**What needs to be done**.
Rewrite each line of the listing below as a numbered list, skipping any blank lines.

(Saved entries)
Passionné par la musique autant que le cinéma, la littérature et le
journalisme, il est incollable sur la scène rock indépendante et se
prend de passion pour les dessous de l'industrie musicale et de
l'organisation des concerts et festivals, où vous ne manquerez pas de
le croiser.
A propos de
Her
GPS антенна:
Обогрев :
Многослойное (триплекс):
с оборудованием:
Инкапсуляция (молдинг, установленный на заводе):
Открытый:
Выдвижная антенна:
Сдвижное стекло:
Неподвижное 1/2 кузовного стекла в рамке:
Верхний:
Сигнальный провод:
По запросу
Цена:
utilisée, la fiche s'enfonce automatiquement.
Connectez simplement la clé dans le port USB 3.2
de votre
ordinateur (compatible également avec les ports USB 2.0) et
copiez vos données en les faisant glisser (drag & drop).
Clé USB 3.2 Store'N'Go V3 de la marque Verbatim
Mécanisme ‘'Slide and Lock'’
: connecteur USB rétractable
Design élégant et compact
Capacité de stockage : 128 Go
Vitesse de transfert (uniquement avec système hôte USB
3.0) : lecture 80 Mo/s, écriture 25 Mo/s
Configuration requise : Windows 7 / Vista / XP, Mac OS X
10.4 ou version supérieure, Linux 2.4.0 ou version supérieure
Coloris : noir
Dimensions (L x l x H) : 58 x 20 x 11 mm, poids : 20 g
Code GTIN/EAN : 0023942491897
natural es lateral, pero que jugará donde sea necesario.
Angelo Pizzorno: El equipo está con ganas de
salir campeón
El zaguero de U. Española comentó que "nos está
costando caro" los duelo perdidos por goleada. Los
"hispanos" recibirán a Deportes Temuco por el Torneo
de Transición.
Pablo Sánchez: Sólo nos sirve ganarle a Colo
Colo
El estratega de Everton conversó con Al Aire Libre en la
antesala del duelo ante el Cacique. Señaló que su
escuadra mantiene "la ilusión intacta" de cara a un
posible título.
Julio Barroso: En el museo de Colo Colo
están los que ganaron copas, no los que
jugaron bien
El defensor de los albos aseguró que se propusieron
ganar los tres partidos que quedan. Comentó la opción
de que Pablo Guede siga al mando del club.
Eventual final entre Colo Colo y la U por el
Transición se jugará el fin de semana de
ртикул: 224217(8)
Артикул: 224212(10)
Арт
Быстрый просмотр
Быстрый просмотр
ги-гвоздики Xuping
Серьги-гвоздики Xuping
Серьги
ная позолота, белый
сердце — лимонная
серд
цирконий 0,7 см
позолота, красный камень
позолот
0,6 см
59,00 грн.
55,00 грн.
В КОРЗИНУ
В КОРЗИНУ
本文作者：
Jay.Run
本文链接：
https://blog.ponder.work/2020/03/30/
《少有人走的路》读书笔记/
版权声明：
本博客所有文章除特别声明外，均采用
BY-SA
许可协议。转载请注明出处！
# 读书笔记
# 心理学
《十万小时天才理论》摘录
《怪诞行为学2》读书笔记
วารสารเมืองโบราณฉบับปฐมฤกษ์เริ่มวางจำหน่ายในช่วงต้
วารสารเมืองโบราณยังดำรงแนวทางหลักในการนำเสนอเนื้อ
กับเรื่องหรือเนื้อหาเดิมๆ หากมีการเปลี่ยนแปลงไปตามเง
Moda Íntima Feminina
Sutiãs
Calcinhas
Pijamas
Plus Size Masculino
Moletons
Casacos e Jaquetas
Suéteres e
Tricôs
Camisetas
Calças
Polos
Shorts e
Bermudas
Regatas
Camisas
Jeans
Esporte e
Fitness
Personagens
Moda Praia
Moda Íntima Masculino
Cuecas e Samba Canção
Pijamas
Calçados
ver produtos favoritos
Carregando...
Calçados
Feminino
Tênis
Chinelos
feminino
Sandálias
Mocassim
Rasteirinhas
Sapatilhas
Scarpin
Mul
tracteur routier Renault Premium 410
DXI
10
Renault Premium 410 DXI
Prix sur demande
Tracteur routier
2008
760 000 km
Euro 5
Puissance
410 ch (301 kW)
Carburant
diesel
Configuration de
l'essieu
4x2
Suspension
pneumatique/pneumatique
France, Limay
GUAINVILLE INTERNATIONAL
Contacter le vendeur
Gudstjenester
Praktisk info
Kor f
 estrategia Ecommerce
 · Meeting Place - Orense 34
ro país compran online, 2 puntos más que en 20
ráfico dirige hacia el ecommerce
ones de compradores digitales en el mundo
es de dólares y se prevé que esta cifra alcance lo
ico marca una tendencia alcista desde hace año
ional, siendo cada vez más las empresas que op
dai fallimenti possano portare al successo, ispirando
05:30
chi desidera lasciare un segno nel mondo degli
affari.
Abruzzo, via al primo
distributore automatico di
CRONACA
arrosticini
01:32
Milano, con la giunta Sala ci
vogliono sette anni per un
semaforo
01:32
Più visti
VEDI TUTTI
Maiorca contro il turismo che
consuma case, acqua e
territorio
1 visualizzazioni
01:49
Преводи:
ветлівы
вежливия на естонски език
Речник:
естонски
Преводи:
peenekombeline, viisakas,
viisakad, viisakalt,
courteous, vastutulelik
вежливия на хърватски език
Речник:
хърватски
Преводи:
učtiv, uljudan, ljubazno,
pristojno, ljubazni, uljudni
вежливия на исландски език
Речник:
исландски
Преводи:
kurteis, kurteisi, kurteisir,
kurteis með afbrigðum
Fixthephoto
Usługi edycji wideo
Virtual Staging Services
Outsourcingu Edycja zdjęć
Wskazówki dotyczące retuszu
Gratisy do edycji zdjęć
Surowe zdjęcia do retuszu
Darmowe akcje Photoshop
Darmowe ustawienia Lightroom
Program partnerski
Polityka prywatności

**Solution for this exercise**.
1. Passionné par la musique autant que le cinéma, la littérature et le
2. journalisme, il est incollable sur la scène rock indépendante et se
3. prend de passion pour les dessous de l'industrie musicale et de
4. l'organisation des concerts et festivals, où vous ne manquerez pas de
5. le croiser.
6. A propos de
7. Her
8. GPS антенна:
9. Обогрев :
10. Многослойное (триплекс):
11. с оборудованием:
12. Инкапсуляция (молдинг, установленный на заводе):
13. Открытый:
14. Выдвижная антенна:
15. Сдвижное стекло:
16. Неподвижное 1/2 кузовного стекла в рамке:
17. Верхний:
18. Сигнальный провод:
19. По запросу
20. Цена:
21. utilisée, la fiche s'enfonce automatiquement.
22. Connectez simplement la clé dans le port USB 3.2
23. de votre
24. ordinateur (compatible également avec les ports USB 2.0) et
25. copiez vos données en les faisant glisser (drag & drop).
26. Clé USB 3.2 Store'N'Go V3 de la marque Verbatim
27. Mécanisme ‘'Slide and Lock'’
28. : connecteur USB rétractable
29. Design élégant et compact
30. Capacité de stockage : 128 Go
31. Vitesse de transfert (uniquement avec système hôte USB
32. 3.0) : lecture 80 Mo/s, écriture 25 Mo/s
33. Configuration requise : Windows 7 / Vista / XP, Mac OS X
34. 10.4 ou version supérieure, Linux 2.4.0 ou version supérieure
35. Coloris : noir
36. Dimensions (L x l x H) : 58 x 20 x 11 mm, poids : 20 g
37. Code GTIN/EAN : 0023942491897
38. natural es lateral, pero que jugará donde sea necesario.
39. Angelo Pizzorno: El equipo está con ganas de
40. salir campeón
41. El zaguero de U. Española comentó que "nos está
42. costando caro" los duelo perdidos por goleada. Los
43. "hispanos" recibirán a Deportes Temuco por el Torneo
44. de Transición.
45. Pablo Sánchez: Sólo nos sirve ganarle a Colo
46. Colo
47. El estratega de Everton conversó con Al Aire Libre en la
48. antesala del duelo ante el Cacique. Señaló que su
49. escuadra mantiene "la ilusión intacta" de cara a un
50. posible título.
51. Julio Barroso: En el museo de Colo Colo
52. están los que ganaron copas, no los que
53. jugaron bien
54. El defensor de los albos aseguró que se propusieron
55. ganar los tres partidos que quedan. Comentó la opción
56. de que Pablo Guede siga al mando del club.
57. Eventual final entre Colo Colo y la U por el
58. Transición se jugará el fin de semana de
59. ртикул: 224217(8)
60. Артикул: 224212(10)
61. Арт
62. Быстрый просмотр
63. Быстрый просмотр
64. ги-гвоздики Xuping
65. Серьги-гвоздики Xuping
66. Серьги
67. ная позолота, белый
68. сердце — лимонная
69. серд
70. цирконий 0,7 см
71. позолота, красный камень
72. позолот
73. 0,6 см
74. 59,00 грн.
75. 55,00 грн.
76. В КОРЗИНУ
77. В КОРЗИНУ
78. 本文作者：
79. Jay.Run
80. 本文链接：
81. https://blog.ponder.work/2020/03/30/
82. 《少有人走的路》读书笔记/
83. 版权声明：
84. 本博客所有文章除特别声明外，均采用
85. BY-SA
86. 许可协议。转载请注明出处！
87. # 读书笔记
88. # 心理学
89. 《十万小时天才理论》摘录
90. 《怪诞行为学2》读书笔记
91. วารสารเมืองโบราณฉบับปฐมฤกษ์เริ่มวางจำหน่ายในช่วงต้
92. วารสารเมืองโบราณยังดำรงแนวทางหลักในการนำเสนอเนื้อ
93. กับเรื่องหรือเนื้อหาเดิมๆ หากมีการเปลี่ยนแปลงไปตามเง
94. Moda Íntima Feminina
95. Sutiãs
96. Calcinhas
97. Pijamas
98. Plus Size Masculino
99. Moletons
100. Casacos e Jaquetas
101. Suéteres e
102. Tricôs
103. Camisetas
104. Calças
105. Polos
106. Shorts e
107. Bermudas
108. Regatas
109. Camisas
110. Jeans
111. Esporte e
112. Fitness
113. Personagens
114. Moda Praia
115. Moda Íntima Masculino
116. Cuecas e Samba Canção
117. Pijamas
118. Calçados
119. ver produtos favoritos
120. Carregando...
121. Calçados
122. Feminino
123. Tênis
124. Chinelos
125. feminino
126. Sandálias
127. Mocassim
128. Rasteirinhas
129. Sapatilhas
130. Scarpin
131. Mul
132. tracteur routier Renault Premium 410
133. DXI
134. 10
135. Renault Premium 410 DXI
136. Prix sur demande
137. Tracteur routier
138. 2008
139. 760 000 km
140. Euro 5
141. Puissance
142. 410 ch (301 kW)
143. Carburant
144. diesel
145. Configuration de
146. l'essieu
147. 4x2
148. Suspension
149. pneumatique/pneumatique
150. France, Limay
151. GUAINVILLE INTERNATIONAL
152. Contacter le vendeur
153. Gudstjenester
154. Praktisk info
155. Kor f
156.  estrategia Ecommerce
157.  · Meeting Place - Orense 34
158. ro país compran online, 2 puntos más que en 20
159. ráfico dirige hacia el ecommerce
160. ones de compradores digitales en el mundo
161. es de dólares y se prevé que esta cifra alcance lo
162. ico marca una tendencia alcista desde hace año
163. ional, siendo cada vez más las empresas que op
164. dai fallimenti possano portare al successo, ispirando
165. 05:30
166. chi desidera lasciare un segno nel mondo degli
167. affari.
168. Abruzzo, via al primo
169. distributore automatico di
170. CRONACA
171. arrosticini
172. 01:32
173. Milano, con la giunta Sala ci
174. vogliono sette anni per un
175. semaforo
176. 01:32
177. Più visti
178. VEDI TUTTI
179. Maiorca contro il turismo che
180. consuma case, acqua e
181. territorio
182. 1 visualizzazioni
183. 01:49
184. Преводи:
185. ветлівы
186. вежливия на естонски език
187. Речник:
188. естонски
189. Преводи:
190. peenekombeline, viisakas,
191. viisakad, viisakalt,
192. courteous, vastutulelik
193. вежливия на хърватски език
194. Речник:
195. хърватски
196. Преводи:
197. učtiv, uljudan, ljubazno,
198. pristojno, ljubazni, uljudni
199. вежливия на исландски език
200. Речник:
201. исландски
202. Преводи:
203. kurteis, kurteisi, kurteisir,
204. kurteis með afbrigðum
205. Fixthephoto
206. Usługi edycji wideo
207. Virtual Staging Services
208. Outsourcingu Edycja zdjęć
209. Wskazówki dotyczące retuszu
210. Gratisy do edycji zdjęć
211. Surowe zdjęcia do retuszu
212. Darmowe akcje Photoshop
213. Darmowe ustawienia Lightroom
214. Program partnerski
215. Polityka prywatności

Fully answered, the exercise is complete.